Everyone agrees that it is important for AI systems to be developed and used ethically. The next step is deciding who decides what those ethics are and who provides accountability to the AI’s creators.
One example of ethical variance is seen in the use of facial recognition that has been adopted by police departments in the US, UK and China despite the fact that the software can be inaccurate in identifying people with darker skin and women. Law enforcement is faced with the task of balancing individual privacy and the known error rate in the software with public safety. In contrast, the civil rights organization NAACP prioritizes their grave concerns about racial profiling in facial recognition software.
For tech platforms, the ethical standards of what constitutes hate speech vary greatly between users. One solution has been to incentivize free expression while discouraging what is harmful and false content on platforms based on user interactions like upvotes/downvotes.
The Moral Machine, created by MIT, attempts to use crowdsourcing to determine a universal morality of self-driving cars. According to an article in the MIT Technology Review, “They asked millions of people from around the world to weigh in on variations of the classic 'trolley problem' by choosing who a car should try to prioritize in an accident. The results show huge variation across different cultures.”

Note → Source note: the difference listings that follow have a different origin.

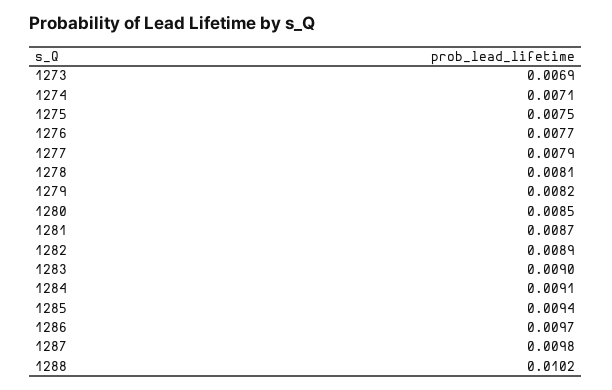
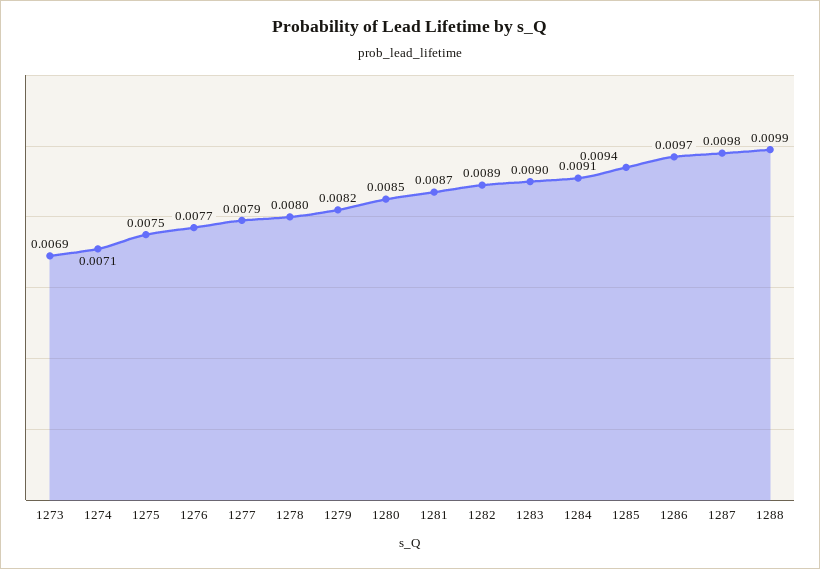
1278: 0.0081 -> 0.008
1288: 0.0102 -> 0.0099

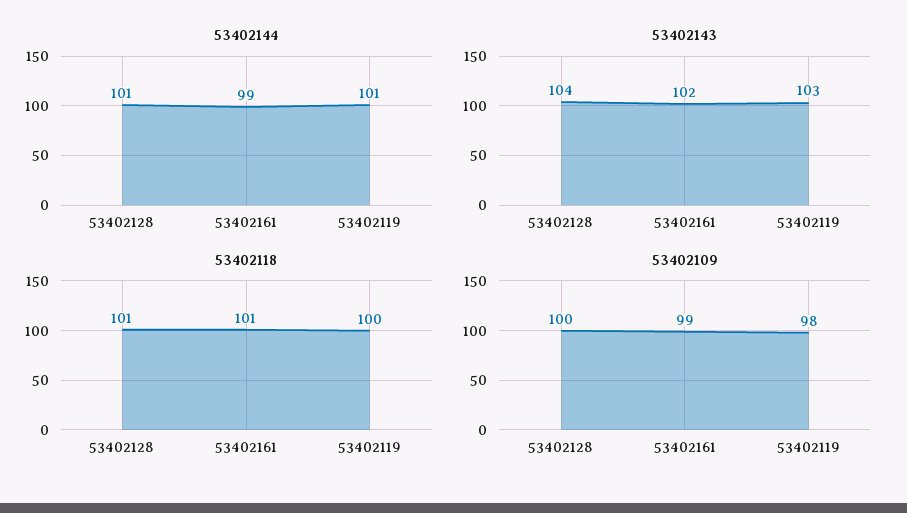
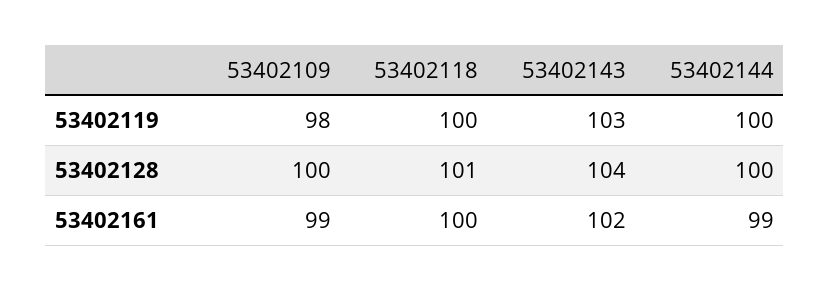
53402144, 53402128: 101 -> 100
53402144, 53402119: 101 -> 100
53402118, 53402161: 101 -> 100

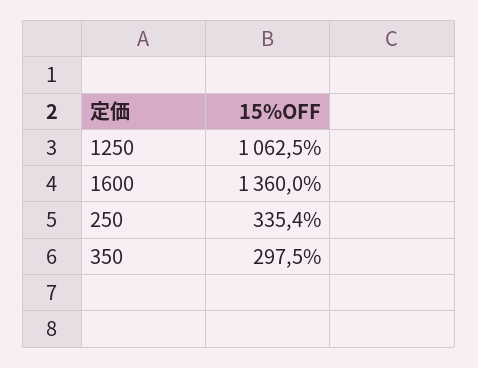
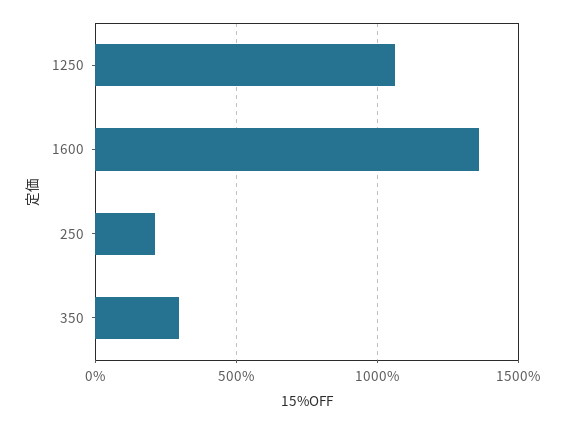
250: 335.4 -> 200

Similarly, Google has struggled to establish ethical standards, only to receive pushback from its employees about its involvement in military defense projects. Yet, a recent study has found that reading a code of ethics will not change the behavior of software engineers.

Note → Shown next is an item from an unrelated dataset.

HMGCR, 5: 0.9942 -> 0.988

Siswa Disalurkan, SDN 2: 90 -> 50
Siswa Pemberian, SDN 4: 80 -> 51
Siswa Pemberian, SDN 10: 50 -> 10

There is a solution that can potentially bypass the subjective nature of ethics and that is to point AI towards an action based on prioritizing international human rights. Philip Alston, an international legal scholar at NYU’s School of Law, says, "[Human rights are] in the constitution...They’re in the bill of rights; they’ve been interpreted by courts." Therefore an AI’s action should never remove basic human rights. This means that in order for AI to develop a universal code, it should not be based on ethics but to work with civil rights groups and researchers to study the impact of human rights throughout the life cycle of the AI.
Reality Changing Observations:
Q1. What are the similarities and differences between a code based on ethics and one on human rights?
Q2. Why is it important for AI’s behavior to be unambiguous and accountable?
Q3. How would you solve the trolley problem?